Zhang, J, Fu, X, Jia, X, Fan, X, Gu, X, Li, S, Wu, W, Fan, W, Su, J, Hao, G, et al
Acta radiologica (Stockholm, Sweden : 1987). 2010;(6):641-8
Abstract
BACKGROUND Contrast-induced nephropathy (CIN) is one of the leading causes of hospital-acquired renal failure and increase in the mortality and length of hospital stay after percutaneous coronary intervention (PCI).
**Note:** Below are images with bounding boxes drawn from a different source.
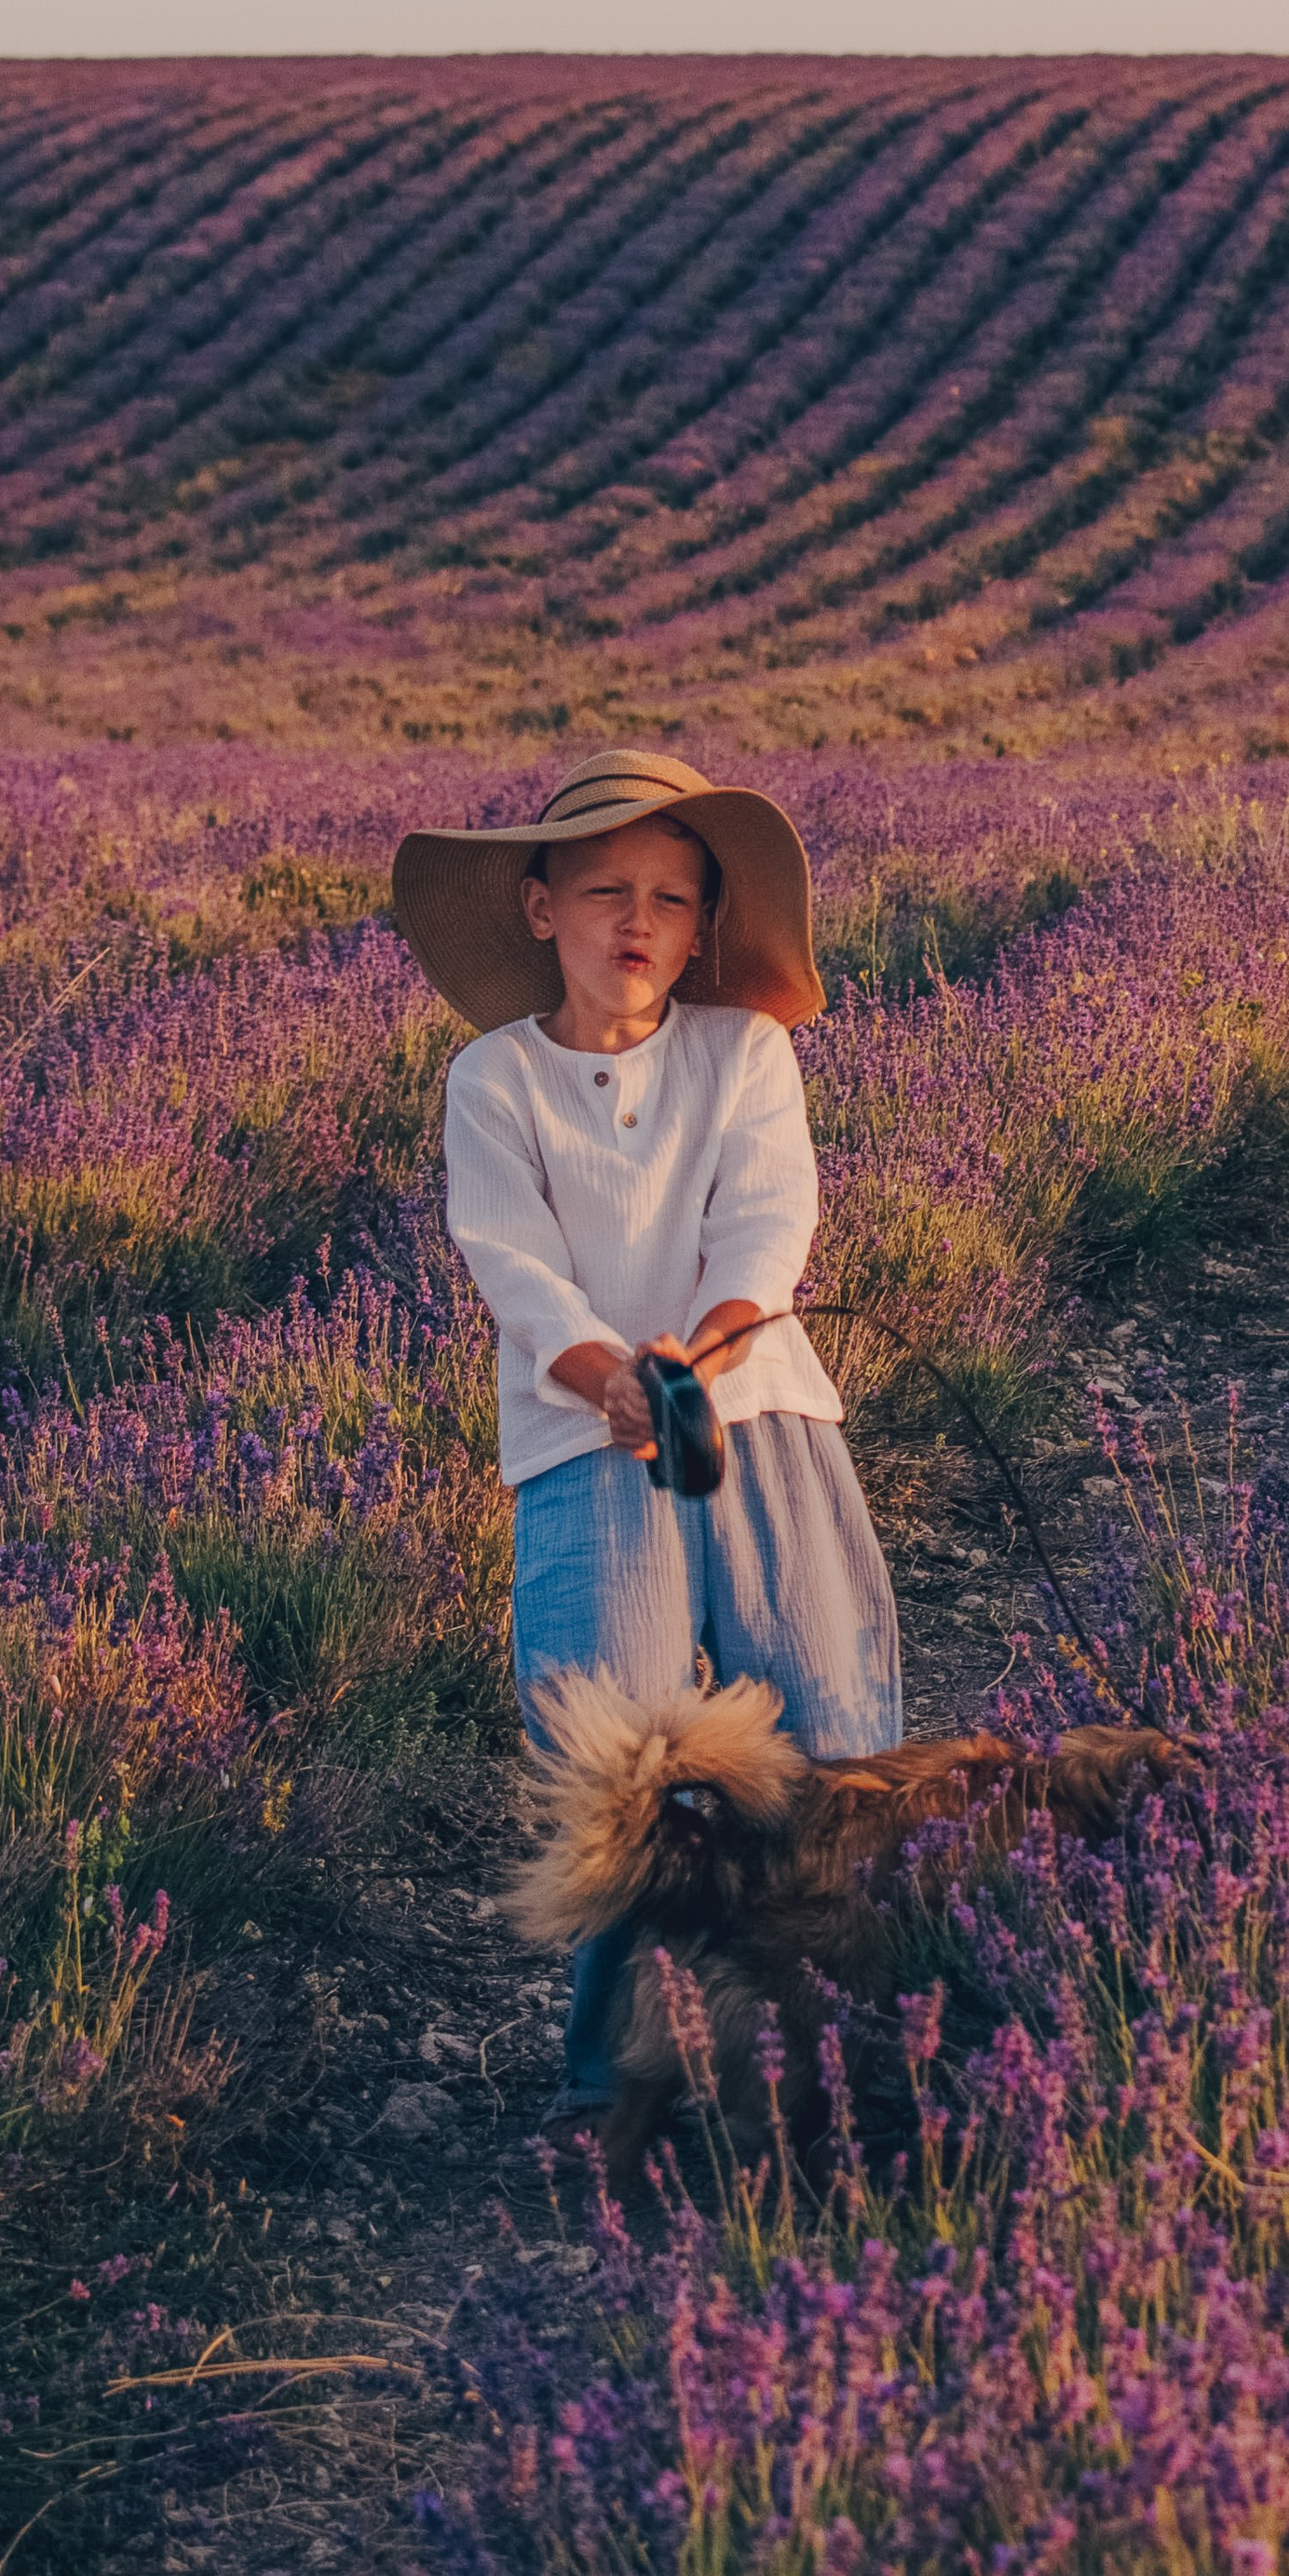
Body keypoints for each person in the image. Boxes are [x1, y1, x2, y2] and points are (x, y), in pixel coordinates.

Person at [391, 746, 902, 2127]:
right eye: (607, 888)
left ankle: (837, 2049)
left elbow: (767, 1228)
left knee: (827, 1724)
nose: (639, 921)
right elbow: (513, 1262)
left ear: (703, 926)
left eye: (673, 899)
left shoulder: (747, 1051)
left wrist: (700, 1351)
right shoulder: (492, 1081)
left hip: (764, 1416)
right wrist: (608, 1378)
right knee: (616, 1762)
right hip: (579, 1439)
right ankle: (610, 2080)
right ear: (539, 905)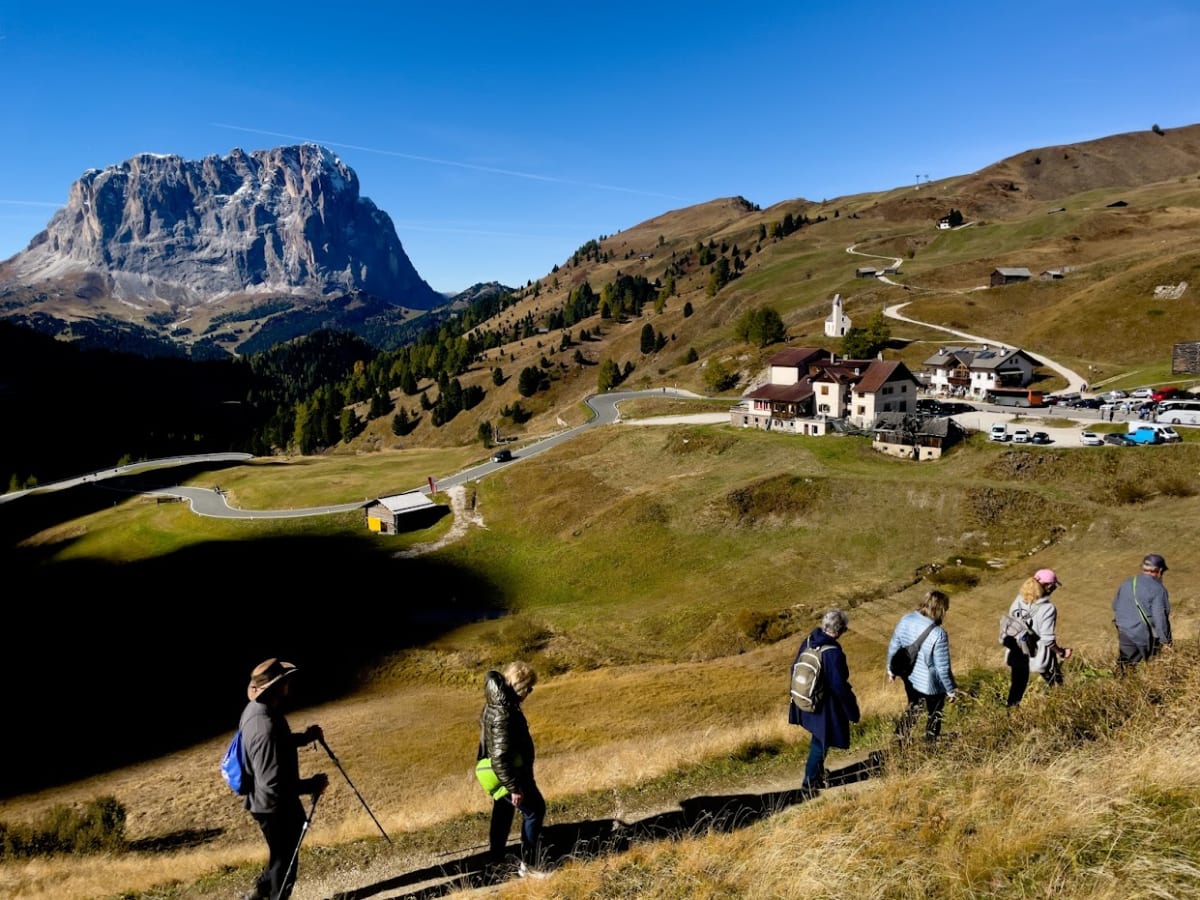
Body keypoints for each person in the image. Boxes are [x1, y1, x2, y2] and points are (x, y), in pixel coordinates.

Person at [238, 658, 328, 900]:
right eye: (285, 681)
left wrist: (305, 738)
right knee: (285, 862)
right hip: (274, 806)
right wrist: (312, 785)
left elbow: (279, 744)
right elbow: (273, 783)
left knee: (280, 855)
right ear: (277, 687)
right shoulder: (265, 724)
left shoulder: (258, 712)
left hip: (265, 801)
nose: (289, 683)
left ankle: (258, 895)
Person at [479, 661, 548, 878]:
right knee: (535, 810)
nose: (530, 691)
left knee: (503, 811)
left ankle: (496, 860)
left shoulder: (496, 702)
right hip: (510, 773)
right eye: (529, 687)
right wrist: (514, 787)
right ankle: (530, 866)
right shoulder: (504, 712)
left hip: (497, 771)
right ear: (520, 687)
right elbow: (500, 755)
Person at [788, 609, 860, 794]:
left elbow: (794, 668)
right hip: (823, 706)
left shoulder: (810, 640)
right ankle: (809, 783)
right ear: (840, 630)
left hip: (805, 700)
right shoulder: (833, 653)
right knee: (820, 743)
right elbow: (839, 686)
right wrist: (852, 711)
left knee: (819, 739)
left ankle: (818, 774)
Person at [887, 589, 958, 741]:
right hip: (930, 683)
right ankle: (931, 743)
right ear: (941, 609)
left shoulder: (906, 619)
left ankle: (899, 740)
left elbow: (894, 644)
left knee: (914, 707)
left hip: (909, 675)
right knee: (935, 713)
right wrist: (950, 690)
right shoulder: (939, 633)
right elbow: (942, 668)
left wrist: (890, 669)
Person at [1004, 569, 1073, 707]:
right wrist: (1061, 652)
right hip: (1038, 654)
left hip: (1018, 652)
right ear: (1048, 586)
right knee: (1057, 687)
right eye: (1053, 586)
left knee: (1016, 690)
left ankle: (1009, 718)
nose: (1054, 589)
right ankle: (1062, 710)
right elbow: (1047, 640)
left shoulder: (1019, 599)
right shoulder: (1048, 608)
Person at [1112, 553, 1173, 670]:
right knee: (1153, 666)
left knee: (1125, 666)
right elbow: (1160, 619)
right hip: (1144, 635)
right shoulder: (1158, 589)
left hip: (1124, 631)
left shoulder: (1128, 582)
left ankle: (1116, 685)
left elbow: (1115, 606)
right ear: (1159, 570)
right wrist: (1166, 642)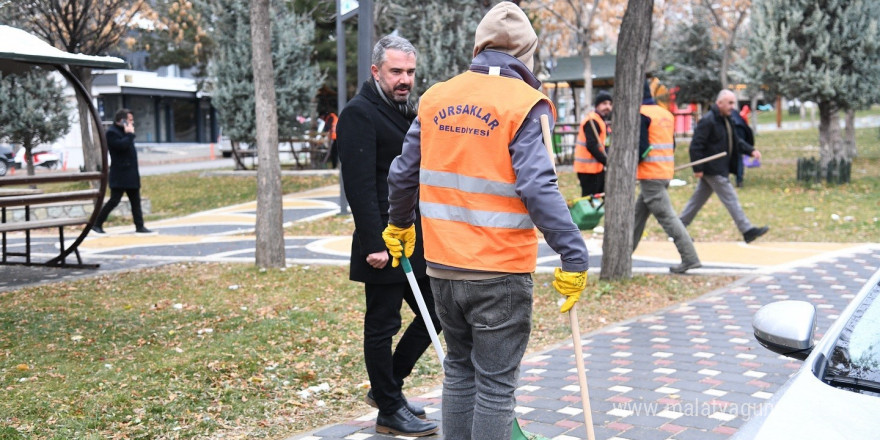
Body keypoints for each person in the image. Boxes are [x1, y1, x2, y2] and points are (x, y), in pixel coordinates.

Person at [382, 3, 589, 439]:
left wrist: (399, 224)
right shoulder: (524, 103)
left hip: (442, 266)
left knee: (458, 372)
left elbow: (403, 173)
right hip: (499, 271)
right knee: (495, 386)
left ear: (478, 47)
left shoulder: (437, 96)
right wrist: (573, 254)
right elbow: (538, 188)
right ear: (527, 54)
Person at [335, 35, 441, 437]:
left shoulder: (402, 110)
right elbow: (359, 187)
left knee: (436, 311)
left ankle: (387, 389)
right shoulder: (360, 113)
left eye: (410, 72)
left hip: (410, 237)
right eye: (396, 71)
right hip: (382, 239)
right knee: (382, 323)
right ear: (376, 71)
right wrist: (374, 245)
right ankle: (389, 408)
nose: (405, 79)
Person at [679, 90, 769, 244]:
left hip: (720, 167)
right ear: (719, 103)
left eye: (733, 103)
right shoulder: (708, 121)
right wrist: (698, 168)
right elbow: (696, 146)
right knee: (730, 198)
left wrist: (751, 150)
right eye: (730, 103)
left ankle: (678, 229)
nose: (732, 107)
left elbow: (736, 140)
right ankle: (747, 230)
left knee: (696, 201)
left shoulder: (727, 120)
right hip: (712, 169)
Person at [632, 82, 701, 274]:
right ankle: (624, 253)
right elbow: (673, 144)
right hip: (664, 172)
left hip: (650, 174)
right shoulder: (664, 114)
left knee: (668, 218)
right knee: (637, 217)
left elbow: (642, 147)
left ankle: (690, 258)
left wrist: (629, 167)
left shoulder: (640, 113)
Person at [91, 109, 152, 235]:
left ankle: (140, 226)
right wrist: (129, 134)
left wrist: (129, 134)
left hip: (131, 174)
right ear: (122, 120)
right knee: (114, 200)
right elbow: (121, 146)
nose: (132, 123)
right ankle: (97, 224)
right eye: (129, 120)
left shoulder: (125, 132)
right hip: (120, 174)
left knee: (135, 200)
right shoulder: (112, 132)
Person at [574, 91, 612, 196]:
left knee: (600, 198)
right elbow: (591, 145)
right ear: (597, 105)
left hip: (596, 168)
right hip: (587, 169)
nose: (608, 107)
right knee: (589, 202)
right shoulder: (592, 121)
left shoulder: (600, 121)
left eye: (609, 104)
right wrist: (607, 161)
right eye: (604, 103)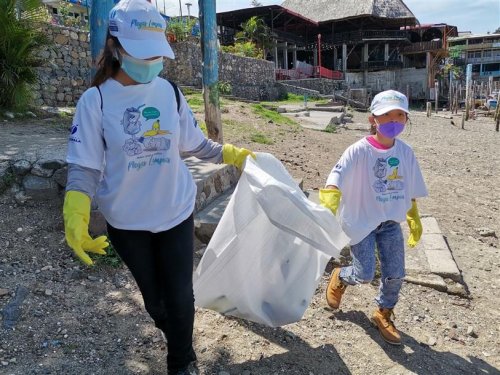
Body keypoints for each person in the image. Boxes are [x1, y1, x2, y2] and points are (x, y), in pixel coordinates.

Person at [62, 0, 253, 374]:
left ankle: (181, 361)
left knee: (181, 297)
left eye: (155, 54)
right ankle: (177, 335)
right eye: (141, 53)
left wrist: (232, 154)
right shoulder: (96, 101)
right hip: (127, 222)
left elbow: (195, 145)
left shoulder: (169, 92)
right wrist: (76, 210)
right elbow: (84, 166)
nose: (151, 62)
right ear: (116, 46)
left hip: (175, 211)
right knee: (155, 303)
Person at [319, 90, 427, 345]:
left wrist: (413, 216)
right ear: (373, 119)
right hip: (363, 221)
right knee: (364, 273)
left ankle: (382, 312)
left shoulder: (406, 152)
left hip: (389, 222)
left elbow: (409, 187)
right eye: (386, 114)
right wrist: (330, 199)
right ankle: (340, 276)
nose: (394, 120)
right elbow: (337, 175)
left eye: (400, 115)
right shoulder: (358, 150)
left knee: (396, 273)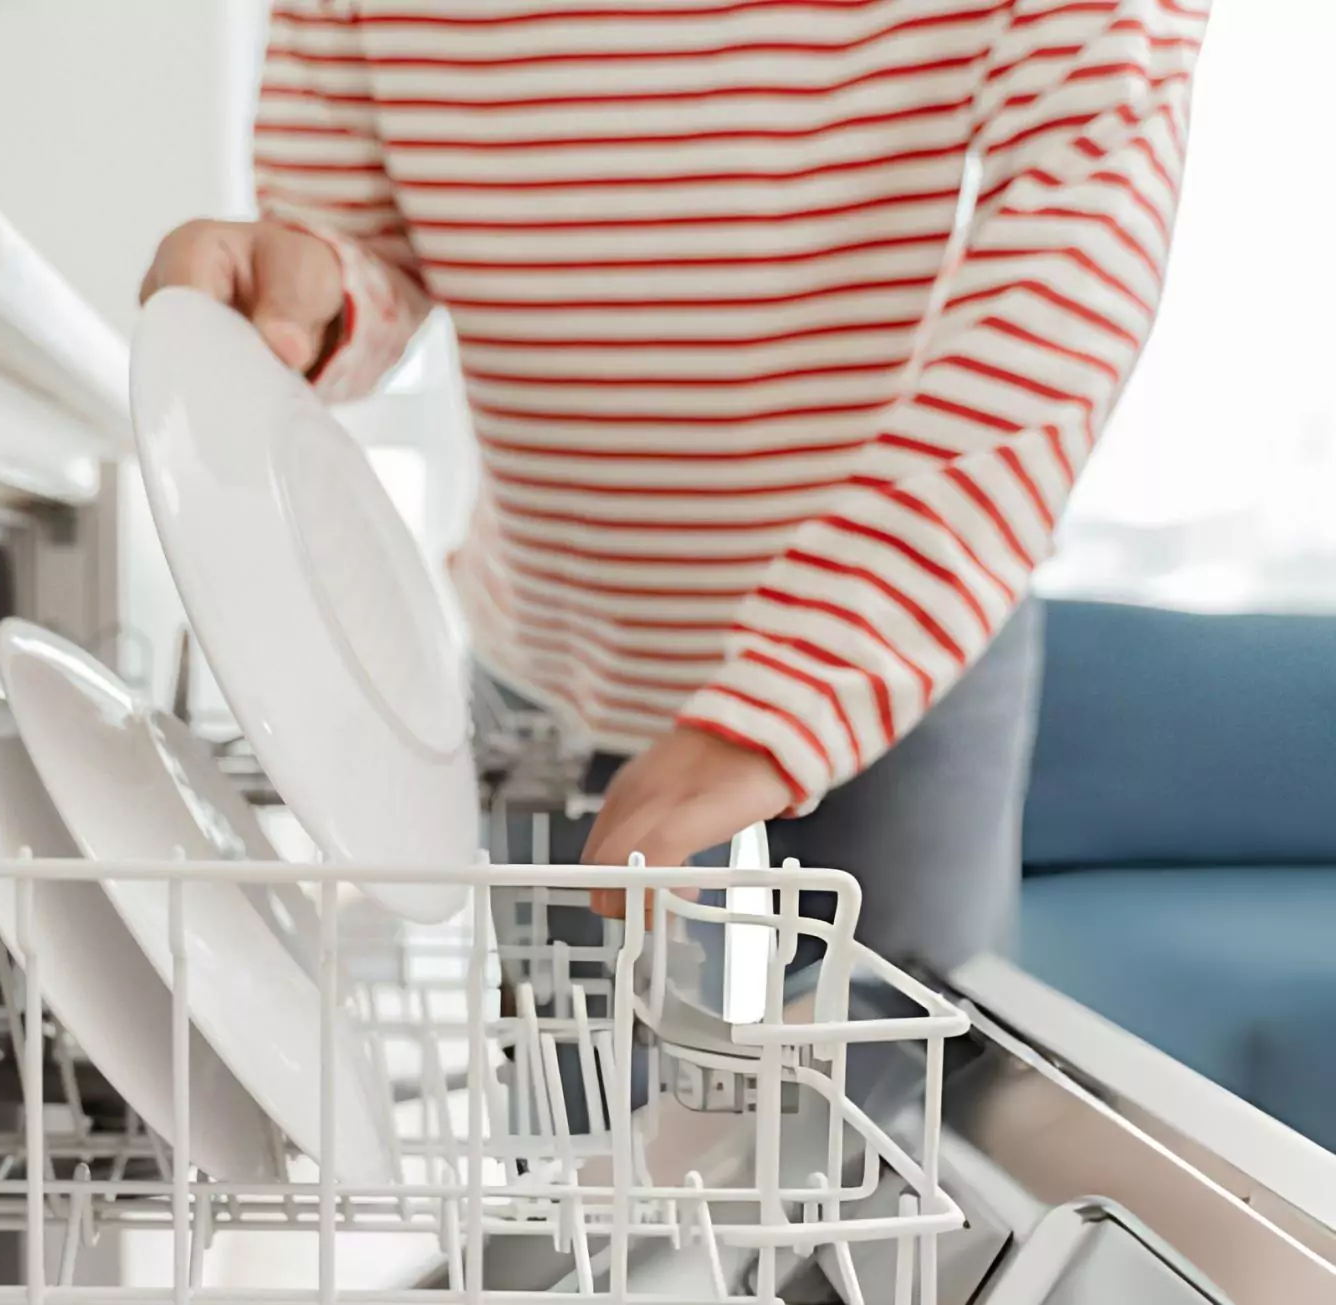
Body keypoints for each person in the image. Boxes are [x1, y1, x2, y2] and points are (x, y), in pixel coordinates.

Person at [142, 0, 1203, 971]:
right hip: (551, 682)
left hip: (894, 668)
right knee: (575, 1148)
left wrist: (798, 686)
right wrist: (309, 296)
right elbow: (359, 231)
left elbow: (1070, 256)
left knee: (886, 1154)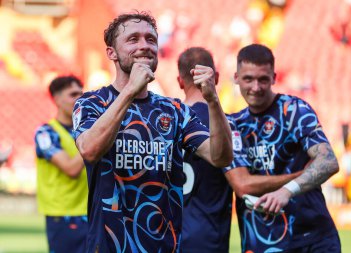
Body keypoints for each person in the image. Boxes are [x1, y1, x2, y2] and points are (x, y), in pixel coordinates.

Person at [72, 12, 233, 253]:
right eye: (133, 39)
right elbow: (89, 148)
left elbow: (221, 157)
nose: (144, 46)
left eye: (150, 39)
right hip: (109, 246)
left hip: (164, 246)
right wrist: (129, 92)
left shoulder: (174, 110)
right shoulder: (92, 103)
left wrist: (213, 101)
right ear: (112, 53)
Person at [178, 47, 303, 253]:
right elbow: (243, 183)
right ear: (215, 78)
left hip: (168, 236)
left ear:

PURPOSE To evaluate the protective effect of B-type natriuretic peptide (BNP) on CIN in patients with heart failure undergoing PCI. MATERIAL AND METHODS In the prospective, placebo-controlled, randomized trial, 149 consecutive acute myocardial infarction (AMI) patients with heart failure undergoing primary PCI received recombinant human BNP (rhBNP) or placebo from the time of admission to 24 h after PCI. Serum creatinine (SCr) levels were measured to evaluate the protective effect of rhBNP on renal function. Estimated glomerular filtration rate (eGFR) was calculated by the simplified modification of diet in renal disease study equation. CIN was defined as a postprocedure peak increase in SCr of >0.5 mg/dl or >25% from baseline. RESULTS The baseline characteristics were similar in the two groups. The SCr significantly increased after PCI, with the peak value at 48 h, and then began to decrease. At day 7 after PCI, the SCr had lowered to the baseline level in the BNP group, but it failed to do so in the control group. At 24, 48, and 72 h and 7 days after PCI, the SCr was lower in the BNP group than that in the control group. The eGFR decreased significantly after PCI, with the lowest value at 48 h, and then it began to increase. The eGFR after PCI was higher in the rhBNP group than that in the control group. The occurrence of CIN was significantly lower in the rhBNP group than in the control group. CONCLUSION Periprocedural use of BNP could further promote the recovery of renal function and decrease the occurrence of CIN compared with routine treatment alone in patients with heart failure undergoing primary PCI.